Equal Pay Day for AAPI women comes amid violent attacks, record unemployment

kali9/iStockBy KATIE KINDELAN via GMA

(NEW YORK) — March 9 marks Equal Pay Day for Asian American and Pacific Islander women, the day that AAPI women have to work into 2021 to earn the same amount of money that white, non-Hispanic men earned in 2020, according to the National Women’s Law Center (NWLC).

On average, AAPI women are paid 85 centers for every dollar paid to white, non-Hispanic men, according to the NWLC, a policy-focused organization that fights for gender justice.

“This group faces one of the smallest wage gaps, but the loss of 15 cents on the dollar, it adds up,” Jasmine Tucker, director of research at the NWLC, said. “It’s $833 [lost] a month, $10,000 a year and $400,000 over the course of a career, and those are just lost earnings.”

This year’s AAPI Equal Pay Day comes at a particularly tenuous time specifically for women, who have been hit disproportionately hard financially by the coronavirus pandemic, which has put more than 2 million women overall out of the workforce.

AAPI women are facing an unemployment rate that is now double their pre-pandemic rate. Asian American women are facing the highest long-term unemployment rate among women of any race, according to Tucker.

“There are all of these hurdles that they’re facing, and if they were paid what they were owed all of this time, they may have been able to weather this storm a little bit easier,” Tucker said, adding that 45% of unemployed Asian American women have been unemployed for six months or longer.

AAPI women are also fearful of their own safety during the pandemic, which has also hurt them economically, according to Sung Yeon Choimorrow, executive director of the National Asian Pacific American Women’s Forum, a nonprofit organization that works to amplify AAPI women’s stories and experiences.

Amid a spate of violent attacks on Asian Americans across the country, reported to be fueled in part by biases pertaining to the coronavirus pandemic, Asian American women are reporting crimes and harassment at nearly three times the rate as Asian American men, according to Choimorrow.

“That is the reality that we live in right now,” she told “GMA.” “And all of these factors limit our economic potential.”

When it comes to the gender wage gap for AAPI women overall, there is also a large disparity in the wages different groups of women under that same umbrella are making. If the data is not disaggregated in order to paint a fuller picture, it can be damaging to AAPI women, according to both Choimorrow and Tucker.

Tucker points out that while Japanese women make 95 cents for every dollar that white men make, Burmese women, for example, make 52 cents on the dollar. Similarly, Filipino women also make much less.

“While [the data] says we’re making 85 cents to a white man’s dollar, there’s so much nuance that goes into that story,” Choimorrow said. “There are [AAPI] women who make 50 cents to a white man’s dollar, and we don’t often hear those stories, and they’re not the names that we often see.”
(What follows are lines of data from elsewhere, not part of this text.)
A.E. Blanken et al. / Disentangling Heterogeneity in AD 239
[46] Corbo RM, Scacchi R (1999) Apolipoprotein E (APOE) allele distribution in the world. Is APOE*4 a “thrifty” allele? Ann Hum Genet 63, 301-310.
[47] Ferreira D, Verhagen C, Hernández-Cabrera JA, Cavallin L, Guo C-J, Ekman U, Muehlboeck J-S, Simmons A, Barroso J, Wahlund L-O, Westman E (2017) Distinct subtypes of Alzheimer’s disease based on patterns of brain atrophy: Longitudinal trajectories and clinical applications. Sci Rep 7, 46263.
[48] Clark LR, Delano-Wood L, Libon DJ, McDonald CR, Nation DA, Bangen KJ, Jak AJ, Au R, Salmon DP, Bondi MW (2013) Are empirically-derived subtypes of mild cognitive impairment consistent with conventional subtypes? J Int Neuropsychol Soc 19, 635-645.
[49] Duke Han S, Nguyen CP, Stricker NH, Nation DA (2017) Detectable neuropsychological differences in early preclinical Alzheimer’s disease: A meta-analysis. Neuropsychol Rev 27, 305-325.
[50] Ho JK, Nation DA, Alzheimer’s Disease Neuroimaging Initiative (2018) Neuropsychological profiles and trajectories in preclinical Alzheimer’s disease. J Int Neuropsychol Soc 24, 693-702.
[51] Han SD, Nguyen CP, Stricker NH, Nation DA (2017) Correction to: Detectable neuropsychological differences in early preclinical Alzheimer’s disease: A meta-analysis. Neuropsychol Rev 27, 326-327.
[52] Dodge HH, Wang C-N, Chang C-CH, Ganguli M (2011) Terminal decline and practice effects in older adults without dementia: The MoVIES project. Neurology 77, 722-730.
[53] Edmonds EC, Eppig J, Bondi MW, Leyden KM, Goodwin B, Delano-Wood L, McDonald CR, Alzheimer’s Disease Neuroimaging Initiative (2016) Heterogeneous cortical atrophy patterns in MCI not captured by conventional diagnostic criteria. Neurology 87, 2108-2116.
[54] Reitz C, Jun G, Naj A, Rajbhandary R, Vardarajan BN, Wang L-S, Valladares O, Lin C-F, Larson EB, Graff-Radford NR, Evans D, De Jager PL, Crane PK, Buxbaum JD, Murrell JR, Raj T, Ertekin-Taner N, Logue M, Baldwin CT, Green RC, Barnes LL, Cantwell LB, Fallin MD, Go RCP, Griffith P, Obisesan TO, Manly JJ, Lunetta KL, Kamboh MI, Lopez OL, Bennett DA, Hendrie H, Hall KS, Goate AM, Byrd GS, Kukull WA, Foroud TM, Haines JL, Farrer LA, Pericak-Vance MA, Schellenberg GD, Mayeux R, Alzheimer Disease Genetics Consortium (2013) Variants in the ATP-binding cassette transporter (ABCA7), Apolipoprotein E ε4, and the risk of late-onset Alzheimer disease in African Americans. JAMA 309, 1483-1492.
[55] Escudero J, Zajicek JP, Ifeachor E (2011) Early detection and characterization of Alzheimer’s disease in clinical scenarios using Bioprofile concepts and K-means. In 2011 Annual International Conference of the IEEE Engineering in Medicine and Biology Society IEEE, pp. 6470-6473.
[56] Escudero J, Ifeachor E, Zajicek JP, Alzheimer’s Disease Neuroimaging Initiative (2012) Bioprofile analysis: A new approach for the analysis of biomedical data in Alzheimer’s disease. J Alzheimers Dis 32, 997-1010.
“I think the bigger issue that gets overlooked is that women in these communities often don’t have the kind of whatever limited safety net our country creates for people in low-income situations,” she said, noting that information on government programs like unemployment insurance is often not automatically translated into multiple languages and is therefore inaccessible.

The pay gap for AAPI women is, at 85 cents, one of the smallest wage gaps overall. Overall, women in the U.S. who work full-time, year-round are typically paid 82 cents for every dollar paid to their male counterparts, according to the NWLC.

“I think this group is skimmed over a lot, because they tend to make a little bit more money, and they face the model minority myth, but AAPI women are in households that have lost income, they’re more likely than any other group to be looking for employment that is long-term, and they’re behind on their rent and mortgage payments more often than white people,” Tucker said. “They’re in a crisis, and there are ways to fix this.”

Tucker suggested items such as holding employers accountable for diverse hiring and promotions, raising the minimum wage, passing the Paycheck Fairness Act in Congress and creating a better child care infrastructure in the U.S. as solutions that would help AAPI women as well as all women.

“If we’re not going to do this now, when everything has been exposed, every problem that we have, all of the racism, all of the sexism, the lack of child care, all of the problems that existed before the pandemic, now there is a spotlight on them,” Tucker said. “If now is not the time to do something, I’m worried that it will never be the time.”